Shopify also points to partnerships. For example, some of its discovery and social marketing integrations drive traffic to Shopify merchants, which in turn drives their perceived ROI. Multi-channel selling — such as Shopify’s partnership with Walmart and Facebook Shops — are also value drivers.
The Rise of Pinterest’s eCommerce
Speaking of earnings, Pinterest likewise posted strong Q1 figures. Specifically, it reported 78 percent year-over-year revenue growth to $485.230 million. It also cut net losses from $141.196 million to $21.674 million. Pinterest meanwhile anticipates 105 percent revenue growth in the current quarter.
One story that comes out of these numbers is Pinterest’s continued transition from a socially-fueled image sharing use case, to one that’s “shoppable.” This was the plan all along — first gaining organic traction and viral growth through image sharing and letting users keep a taxonomy of all their favorite web discoveries.

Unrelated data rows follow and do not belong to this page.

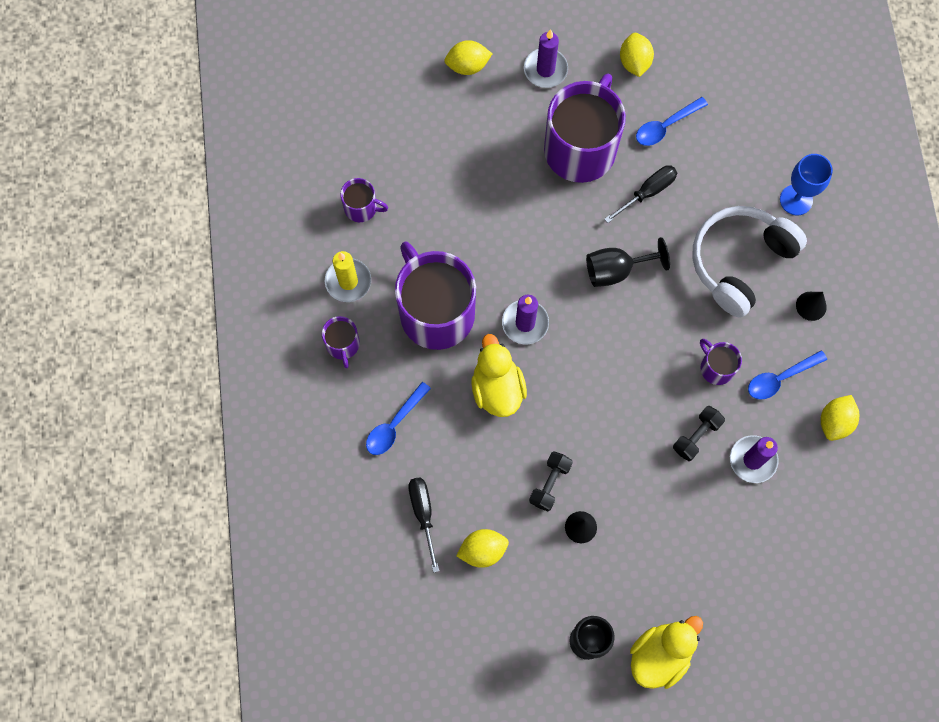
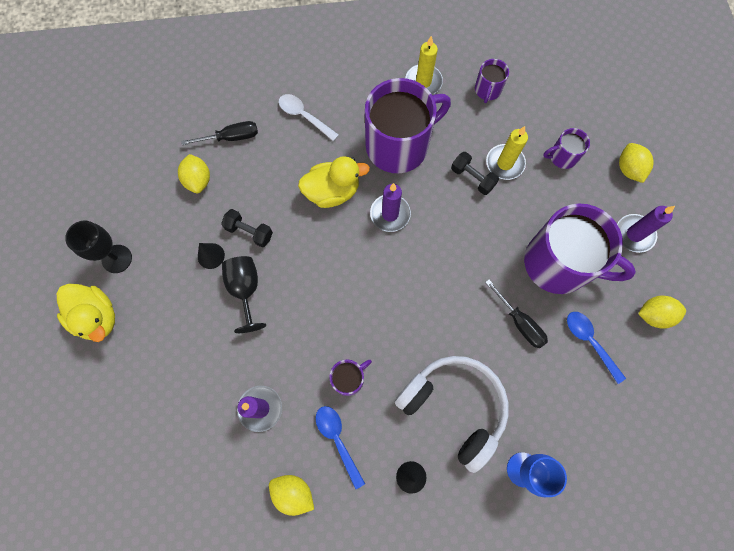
camera: 90 degrees right, 0 degrees up
purple mug [322,316,360,368] -> purple mug moved to [543,128,590,169]
blue spoon [366,382,431,455] -> white spoon [279,94,339,141]
black goblet [586,237,670,287] -> black goblet moved to [222,256,266,333]
black dumbbell [673,406,725,461] -> black dumbbell moved to [451,152,499,195]
none -> yellow candle [486,126,528,180]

It’s a natural extension from there to various flavors of monetization. So far, that includes promoted content (standard fare for social feeds) as well as growing levels of transactional functionality. Pinterest also continues to develop brand and retailer relationships and monetization structures to make it all happen.
We’ll continue watching for updates and action from the wild world of eCommerce and report back.